Oil extraction in Alaska has been a subject of controversy for decades. While proponents argue that it will enhance the country’s energy security and create jobs, environmentalists are concerned about its potential impact.

The project began in the 1960s and involved drilling in the Arctic National Wildlife Refuge (ANWR) in northeast Alaska. ANWR is a 19.6 million-acre region that is home to a diverse range of wildlife, including caribou, polar bears and migratory birds. The region is also significant for its cultural and spiritual importance to the Gwich’in people, who have lived there for thousands of years.

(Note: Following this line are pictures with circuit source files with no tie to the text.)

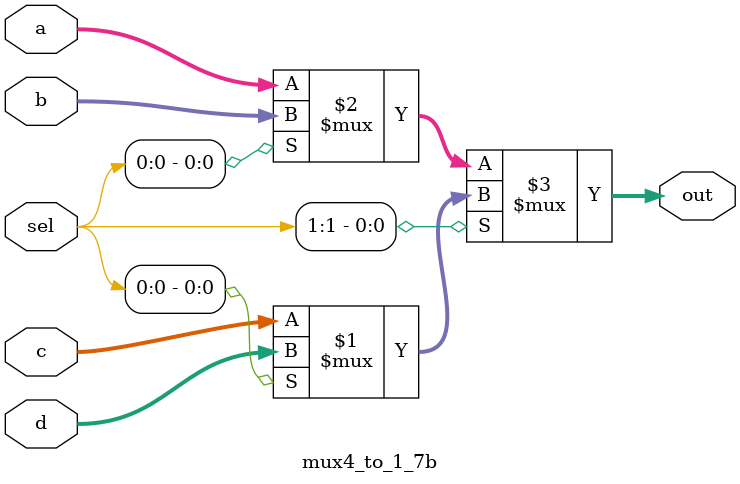
<source format=v>
module mux4_to_1_7b(
  input [6:0] a,
  input [6:0] b,
  input [6:0] c,
  input [6:0] d,
  input [1:0] sel,
  output [6:0] out);

  assign out = sel[1] ? (sel[0] ? d : c) : (sel[0] ? b : a);

endmodule
</source>
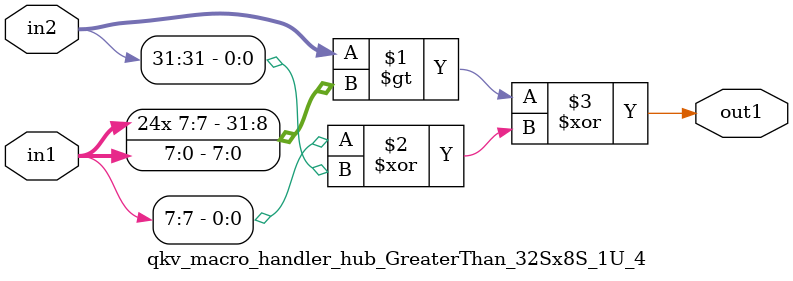
<source format=v>

`timescale 1ps / 1ps


module qkv_macro_handler_hub_GreaterThan_32Sx8S_1U_4( in2, in1, out1 );

    input [31:0] in2;
    input [7:0] in1;
    output out1;

    
    // rtl_process:qkv_macro_handler_hub_GreaterThan_32Sx8S_1U_4/qkv_macro_handler_hub_GreaterThan_32Sx8S_1U_4_thread_1
    assign out1 = (in2 > {{ 24 {in1[7]}}, in1} ^ (in1[7] ^ in2[31]));

endmodule





</source>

Environmentalists argue that the oil-drilling project will cause significant harm to ANWR’s delicate ecosystem. The drilling process involves using heavy machinery and drilling rigs that could damage the fragile tundra. The tundra is home to several plant species, including lichens and mosses that are crucial for soil stability and carbon sequestration. The drilling process could also lead to releasing of greenhouse gases and contaminating of soil and water resources, potentially harming wildlife and human health.

Oil spills and leaks could potentially harm these native species and cause long-term damage to their habitat. Additionally, they could disrupt the caribou’s migratory patterns, significantly affecting the Gwich’in, who rely on caribou for their subsistence and cultural practices.

These concerns have been amplified in recent years because of climate change. The Arctic is one of the regions most affected by climate change, with temperatures rising twice as fast as the global average. The melting of sea ice has opened up new opportunities for oil drilling, but it has also increased the risk of oil spills and leaks. Moreover, the extraction and burning of fossil fuels contribute significantly to greenhouse gas emissions, exacerbating climate change.

The project also raises questions about the country’s energy policy and commitment to transitioning to cleaner energy sources. The United States is one of the largest oil consumers, with more than 90 percent of its transportation fueled by petroleum products. While the country has made progress in increasing the use of renewable energy sources, its dependence on oil remains a significant challenge. The Alaskan project highlights the need for a comprehensive and sustainable energy policy that balances energy needs with environmental obligations.

Despite the concerns of environmentalists, the project has received support from some politicians and industry groups. Supporters argue that the project will enhance the country’s energy security by reducing its dependence on foreign oil and will create jobs. They also point out that the project will generate significant revenue for the government, which could be used for infrastructure development and other public projects.

Alaskan authorities have generally supported oil exploration in the Arctic. They argue that oil exploration and drilling would benefit the state. However, not all Alaskan authorities support oil exploration in the area.

Alaska Native communities, particularly those that rely on subsistence hunting and fishing, have expressed concerns about the potential effect of oil exploration and drilling on their way of life. They argue that the project would disrupt the region’s ecological balance and harm the wildlife they depend on for their subsistence.

Moreover, the Alaskan authorities’ stances on oil exploration are one of many factors that determine whether the project moves forward. The Bureau of Land Management regulates oil exploration and drilling in Alaska. The decision-making process involves evaluating the project’s potential environmental effects and economic benefits.

The contentious project highlights the tension between energy needs and environmental obligations. As the world faces the challenges of climate change and the need for a sustainable energy policy, it is essential to consider the long-term consequences of oil extraction projects and prioritize protecting our planet’s natural resources.